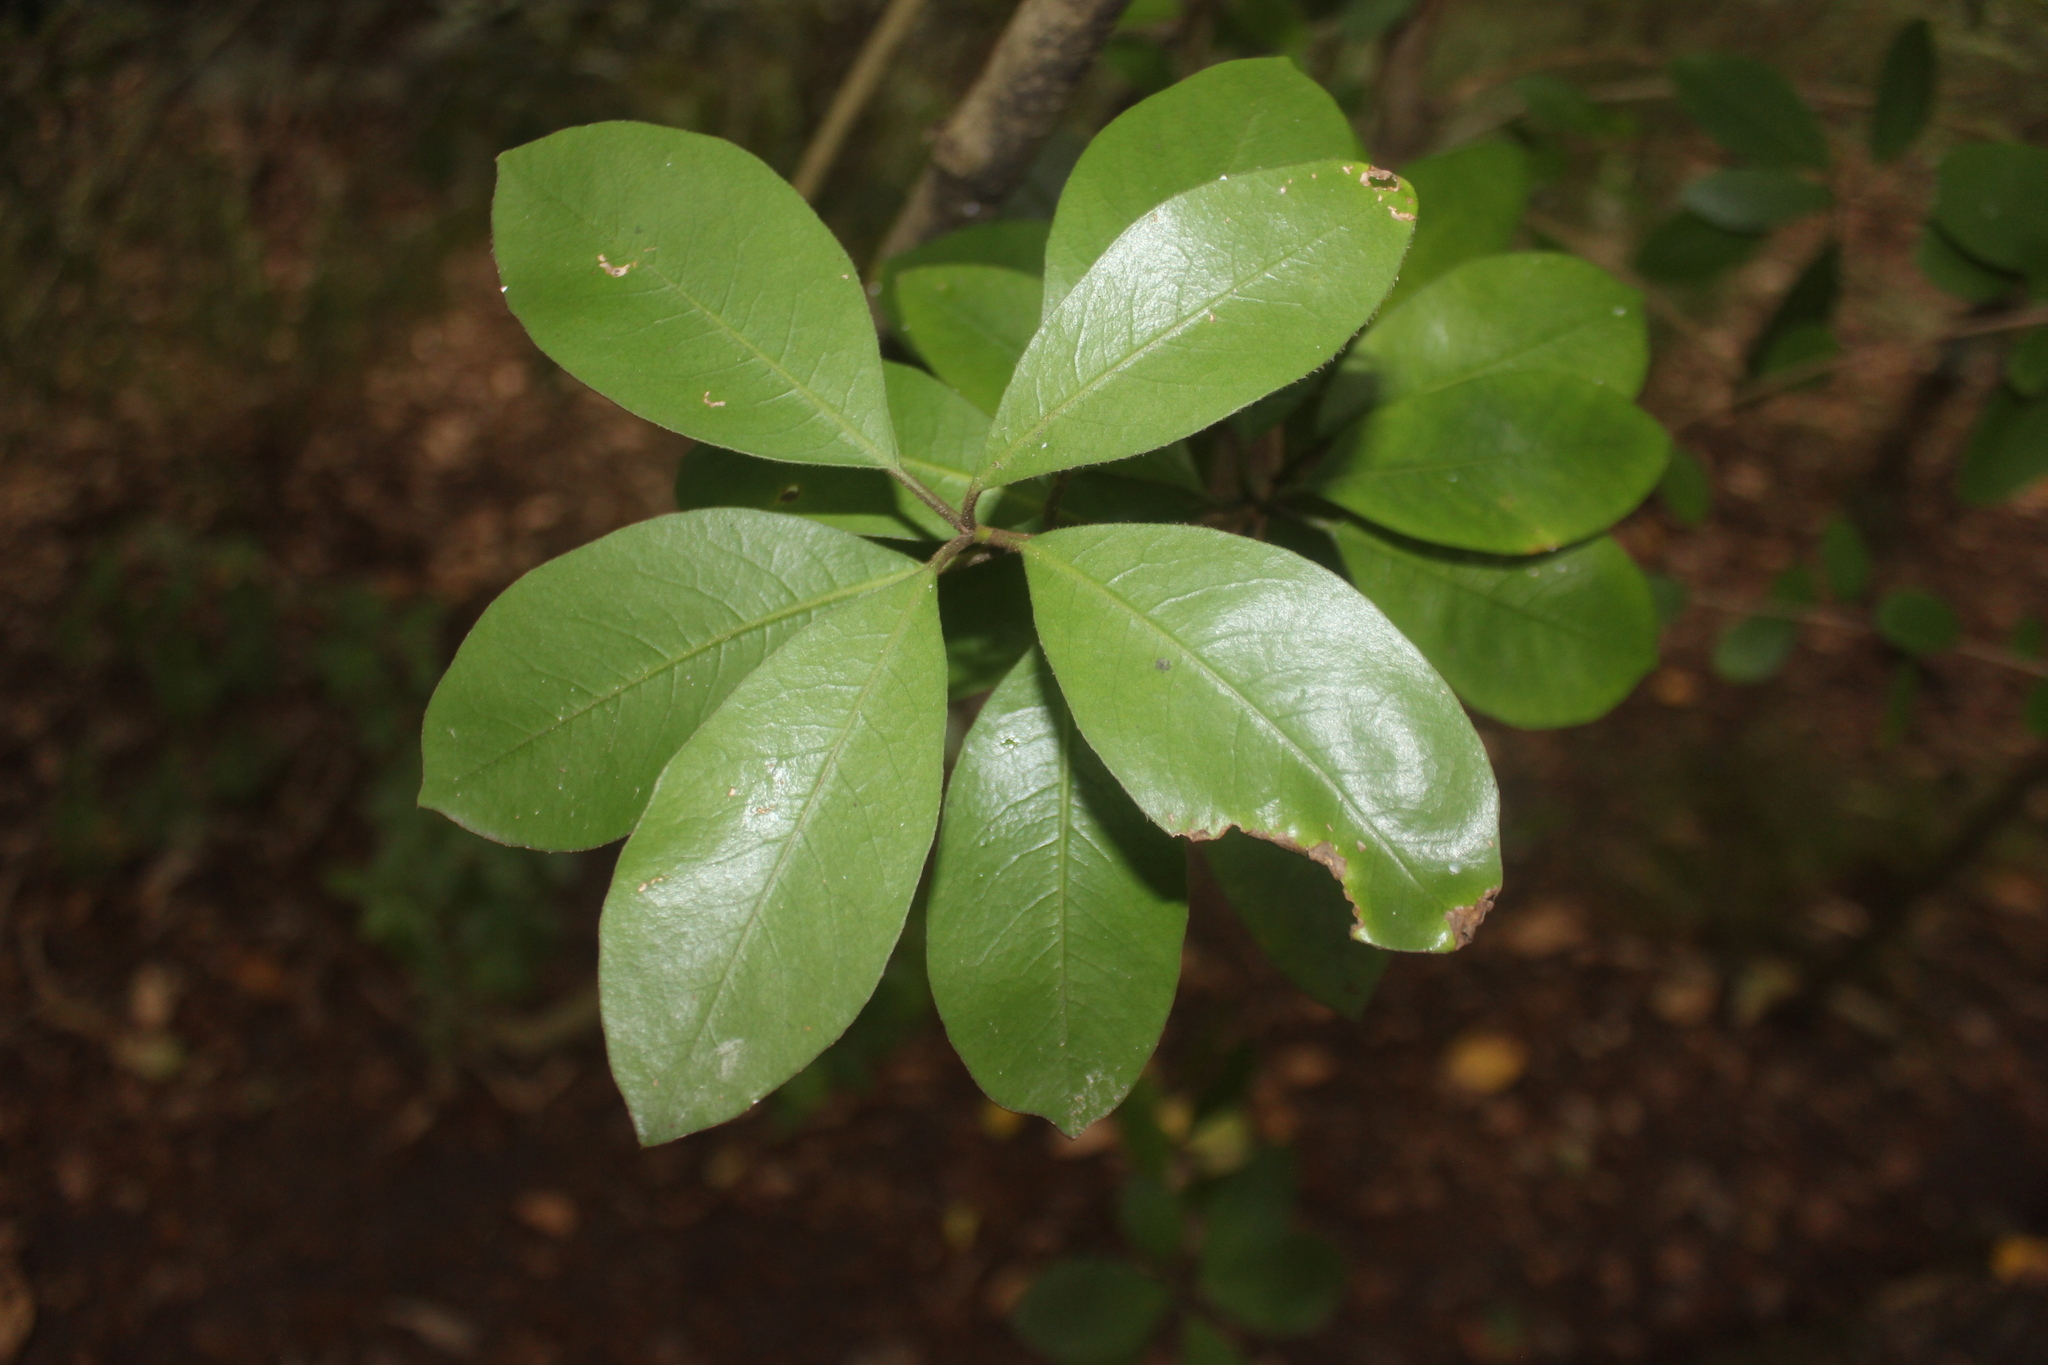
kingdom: Plantae
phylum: Tracheophyta
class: Magnoliopsida
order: Apiales
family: Pittosporaceae
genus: Pittosporum
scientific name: Pittosporum umbellatum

---------------

▸ **INSTRUCTIONS TO FOLLOW**:
Reproduce every record above, replacing "scientific name" with "species" and changing nothing else. Leave out the pictures.

▸ **TASK RESULT**:
kingdom: Plantae
phylum: Tracheophyta
class: Magnoliopsida
order: Apiales
family: Pittosporaceae
genus: Pittosporum
species: Pittosporum umbellatum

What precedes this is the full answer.